IQC Researchers Tune Photons to Interact with Caesium Atoms

Researchers at the Institute for Quantum Computing at the University of Waterloo have demonstrated a technique to facilitate long-distance quantum communication by utilising the frequency of photons to interact with atoms, serving as potential quantum memory nodes. The team employed a nanowire quantum dot photon source, fine-tuning its frequency via a frozen nitrogen layer to achieve resonance with caesium atoms. This precise spectral tuning, conducted at temperatures approaching absolute zero within a cryostat, enabled improved quantum information sharing and represents a previously unachieved demonstration, according to lead author Dr Rubayet Al Maruf. The approach aims to establish stable quantum memory for photons, enhancing the fidelity and longevity of quantum information transfer.

Researchers at the Institute for Quantum Computing (IQC) at the University of Waterloo have demonstrated a technique to connect quantum devices over long distances, representing a crucial step towards realising a functional quantum internet. A primary limitation in quantum communication is the restricted range over which quantum information can be transmitted, as essential properties like entanglement cannot be amplified in the same way as classical signals without disrupting the information. This research focuses on utilising the frequency of photons to interact with atoms, which can then function as memory nodes to distribute entanglement between distant locations.

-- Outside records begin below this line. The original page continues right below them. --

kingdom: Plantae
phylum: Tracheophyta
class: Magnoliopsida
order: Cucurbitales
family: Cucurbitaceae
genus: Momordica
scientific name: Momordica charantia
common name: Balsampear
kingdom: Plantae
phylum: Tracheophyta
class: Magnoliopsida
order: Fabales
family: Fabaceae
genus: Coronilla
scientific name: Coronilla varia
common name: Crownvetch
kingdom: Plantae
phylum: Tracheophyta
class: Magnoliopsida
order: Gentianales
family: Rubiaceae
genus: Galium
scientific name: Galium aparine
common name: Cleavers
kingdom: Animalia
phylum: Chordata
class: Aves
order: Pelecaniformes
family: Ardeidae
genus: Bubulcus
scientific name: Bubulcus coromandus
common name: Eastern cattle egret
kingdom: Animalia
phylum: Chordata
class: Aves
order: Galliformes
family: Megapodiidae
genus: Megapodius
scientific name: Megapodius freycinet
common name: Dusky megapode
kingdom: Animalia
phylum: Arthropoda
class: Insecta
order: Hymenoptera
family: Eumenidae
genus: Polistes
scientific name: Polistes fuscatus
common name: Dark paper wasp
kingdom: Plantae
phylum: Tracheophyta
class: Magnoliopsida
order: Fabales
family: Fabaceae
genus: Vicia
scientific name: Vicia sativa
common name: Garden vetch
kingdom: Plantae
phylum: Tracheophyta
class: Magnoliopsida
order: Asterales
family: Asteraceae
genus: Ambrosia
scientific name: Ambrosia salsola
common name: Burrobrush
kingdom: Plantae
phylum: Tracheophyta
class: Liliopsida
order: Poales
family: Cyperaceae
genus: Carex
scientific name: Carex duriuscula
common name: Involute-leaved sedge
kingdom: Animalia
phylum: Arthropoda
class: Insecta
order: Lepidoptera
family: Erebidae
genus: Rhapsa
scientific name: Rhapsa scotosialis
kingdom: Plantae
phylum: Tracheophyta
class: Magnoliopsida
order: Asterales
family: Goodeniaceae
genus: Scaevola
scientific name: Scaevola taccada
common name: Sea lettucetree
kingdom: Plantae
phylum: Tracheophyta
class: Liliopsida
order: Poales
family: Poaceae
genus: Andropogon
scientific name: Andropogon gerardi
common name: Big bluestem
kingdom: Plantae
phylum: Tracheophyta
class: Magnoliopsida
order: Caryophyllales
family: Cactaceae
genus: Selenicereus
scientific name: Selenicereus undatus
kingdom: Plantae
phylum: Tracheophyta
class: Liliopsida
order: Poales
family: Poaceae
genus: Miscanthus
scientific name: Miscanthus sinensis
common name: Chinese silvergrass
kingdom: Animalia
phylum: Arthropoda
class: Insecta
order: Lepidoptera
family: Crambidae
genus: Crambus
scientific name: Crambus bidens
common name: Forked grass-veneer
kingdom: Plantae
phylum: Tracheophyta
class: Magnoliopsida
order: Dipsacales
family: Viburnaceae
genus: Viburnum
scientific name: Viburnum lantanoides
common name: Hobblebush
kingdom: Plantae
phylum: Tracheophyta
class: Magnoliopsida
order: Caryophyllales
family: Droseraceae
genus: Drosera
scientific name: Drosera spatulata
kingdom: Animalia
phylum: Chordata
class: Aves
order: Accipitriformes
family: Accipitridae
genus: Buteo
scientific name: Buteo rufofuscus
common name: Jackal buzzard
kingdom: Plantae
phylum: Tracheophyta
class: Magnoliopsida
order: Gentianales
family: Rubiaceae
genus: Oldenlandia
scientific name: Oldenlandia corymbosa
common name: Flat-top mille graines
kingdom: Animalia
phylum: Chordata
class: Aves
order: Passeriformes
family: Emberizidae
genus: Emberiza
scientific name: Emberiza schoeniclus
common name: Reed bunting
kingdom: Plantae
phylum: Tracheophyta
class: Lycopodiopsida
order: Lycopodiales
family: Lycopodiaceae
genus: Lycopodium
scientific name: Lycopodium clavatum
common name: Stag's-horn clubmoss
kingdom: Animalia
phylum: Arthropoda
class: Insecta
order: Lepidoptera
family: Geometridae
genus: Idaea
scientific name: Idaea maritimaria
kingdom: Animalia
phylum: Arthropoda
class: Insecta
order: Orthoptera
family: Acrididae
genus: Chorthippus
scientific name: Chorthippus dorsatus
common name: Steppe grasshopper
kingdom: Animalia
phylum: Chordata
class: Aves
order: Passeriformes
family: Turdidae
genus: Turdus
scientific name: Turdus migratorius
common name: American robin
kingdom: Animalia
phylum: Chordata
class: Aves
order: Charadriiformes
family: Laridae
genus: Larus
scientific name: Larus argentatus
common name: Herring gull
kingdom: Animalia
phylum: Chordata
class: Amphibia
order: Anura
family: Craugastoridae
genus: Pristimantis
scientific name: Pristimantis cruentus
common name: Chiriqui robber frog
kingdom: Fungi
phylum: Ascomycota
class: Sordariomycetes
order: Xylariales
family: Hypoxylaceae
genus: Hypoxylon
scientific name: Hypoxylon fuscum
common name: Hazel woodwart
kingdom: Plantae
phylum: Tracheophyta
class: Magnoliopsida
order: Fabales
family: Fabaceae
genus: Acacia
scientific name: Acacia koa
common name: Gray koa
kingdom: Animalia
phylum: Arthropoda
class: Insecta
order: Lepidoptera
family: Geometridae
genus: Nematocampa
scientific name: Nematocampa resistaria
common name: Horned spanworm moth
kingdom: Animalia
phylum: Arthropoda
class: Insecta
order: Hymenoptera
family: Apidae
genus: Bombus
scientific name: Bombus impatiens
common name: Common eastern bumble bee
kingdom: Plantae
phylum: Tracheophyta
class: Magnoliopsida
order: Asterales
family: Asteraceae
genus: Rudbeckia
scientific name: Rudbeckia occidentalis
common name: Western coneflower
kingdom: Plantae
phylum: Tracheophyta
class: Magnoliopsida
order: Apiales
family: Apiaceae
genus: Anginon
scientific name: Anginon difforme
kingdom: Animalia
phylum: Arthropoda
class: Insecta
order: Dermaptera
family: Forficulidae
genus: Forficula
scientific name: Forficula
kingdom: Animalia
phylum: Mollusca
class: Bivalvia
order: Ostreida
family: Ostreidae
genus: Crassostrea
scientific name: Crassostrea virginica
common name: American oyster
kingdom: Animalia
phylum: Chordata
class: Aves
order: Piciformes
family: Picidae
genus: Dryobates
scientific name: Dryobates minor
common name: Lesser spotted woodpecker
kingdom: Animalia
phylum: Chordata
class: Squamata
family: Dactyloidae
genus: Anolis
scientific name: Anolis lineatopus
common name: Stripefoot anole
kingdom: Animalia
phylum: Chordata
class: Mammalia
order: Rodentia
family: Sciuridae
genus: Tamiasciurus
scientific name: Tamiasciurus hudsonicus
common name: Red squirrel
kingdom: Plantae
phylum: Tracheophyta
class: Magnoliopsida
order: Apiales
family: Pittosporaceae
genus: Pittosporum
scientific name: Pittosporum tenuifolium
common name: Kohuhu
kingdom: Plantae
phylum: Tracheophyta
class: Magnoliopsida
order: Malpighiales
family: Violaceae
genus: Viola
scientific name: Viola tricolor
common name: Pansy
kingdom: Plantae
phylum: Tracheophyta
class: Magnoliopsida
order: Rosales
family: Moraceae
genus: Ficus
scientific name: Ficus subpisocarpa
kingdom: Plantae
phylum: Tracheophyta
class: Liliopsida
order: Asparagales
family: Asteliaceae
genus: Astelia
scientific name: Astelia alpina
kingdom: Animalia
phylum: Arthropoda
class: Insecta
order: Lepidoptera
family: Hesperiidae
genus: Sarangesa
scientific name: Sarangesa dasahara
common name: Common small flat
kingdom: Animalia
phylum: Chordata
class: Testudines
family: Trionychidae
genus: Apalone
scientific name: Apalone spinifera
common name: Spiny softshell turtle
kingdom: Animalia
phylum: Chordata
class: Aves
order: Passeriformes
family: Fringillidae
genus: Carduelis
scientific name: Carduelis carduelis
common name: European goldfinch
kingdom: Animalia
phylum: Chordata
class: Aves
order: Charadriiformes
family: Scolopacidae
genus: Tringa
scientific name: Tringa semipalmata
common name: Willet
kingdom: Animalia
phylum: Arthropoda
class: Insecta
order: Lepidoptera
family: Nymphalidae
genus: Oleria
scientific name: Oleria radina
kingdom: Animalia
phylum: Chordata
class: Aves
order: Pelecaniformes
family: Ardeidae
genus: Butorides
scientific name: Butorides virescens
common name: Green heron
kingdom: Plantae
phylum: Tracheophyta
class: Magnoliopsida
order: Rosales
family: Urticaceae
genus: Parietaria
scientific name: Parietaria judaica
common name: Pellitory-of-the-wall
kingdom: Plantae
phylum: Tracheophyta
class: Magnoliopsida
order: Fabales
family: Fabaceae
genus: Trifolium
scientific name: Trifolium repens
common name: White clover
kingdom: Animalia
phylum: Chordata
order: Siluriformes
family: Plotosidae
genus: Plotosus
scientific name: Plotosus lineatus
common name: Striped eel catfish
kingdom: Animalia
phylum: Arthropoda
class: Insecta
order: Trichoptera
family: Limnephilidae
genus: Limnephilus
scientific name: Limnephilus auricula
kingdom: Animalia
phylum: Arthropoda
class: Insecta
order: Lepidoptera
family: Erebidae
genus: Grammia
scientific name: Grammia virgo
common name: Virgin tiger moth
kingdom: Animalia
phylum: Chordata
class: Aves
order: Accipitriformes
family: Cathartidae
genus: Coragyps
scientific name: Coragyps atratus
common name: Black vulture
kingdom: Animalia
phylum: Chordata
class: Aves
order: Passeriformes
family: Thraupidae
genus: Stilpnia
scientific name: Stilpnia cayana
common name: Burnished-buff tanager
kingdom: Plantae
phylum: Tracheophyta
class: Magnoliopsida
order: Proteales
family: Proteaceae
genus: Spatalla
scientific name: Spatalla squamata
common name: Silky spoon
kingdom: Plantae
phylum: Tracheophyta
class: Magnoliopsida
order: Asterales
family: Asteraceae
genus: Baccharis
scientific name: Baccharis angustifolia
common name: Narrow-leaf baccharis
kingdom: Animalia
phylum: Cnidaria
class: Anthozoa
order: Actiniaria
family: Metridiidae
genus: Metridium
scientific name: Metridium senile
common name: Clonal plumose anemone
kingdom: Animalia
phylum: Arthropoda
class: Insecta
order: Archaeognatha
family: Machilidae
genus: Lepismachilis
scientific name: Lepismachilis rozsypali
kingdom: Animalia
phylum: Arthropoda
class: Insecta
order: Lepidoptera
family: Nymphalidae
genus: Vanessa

The team employed a nanowire quantum dot as a photon source and successfully fine-tuned its frequency to improve quantum information sharing. This tuning was achieved by freezing a thin layer of nitrogen gas onto the nanowire’s surface, enabling the emission of photons at a frequency resonant with caesium atoms. Dr Rubayet Al Maruf, research associate at IQC and lead author of the paper, explained that this technique allows for precise tuning of photons from the quantum dot to match specific spectral features of atoms, akin to accurately tuning a guitar string.

Sreesh Venuturumilli, a PhD student at IQC, added that the tuning process is critical for establishing the necessary interaction between photons and atoms, paving the way for more efficient and reliable quantum communication networks. The use of cold atoms within the system is intended to provide a stable quantum memory for the photons, enhancing the longevity and fidelity of quantum information transfer, and facilitating quantum entanglement distribution. This demonstration was conducted within a cryostat at temperatures approaching absolute zero, representing a previously unachieved result.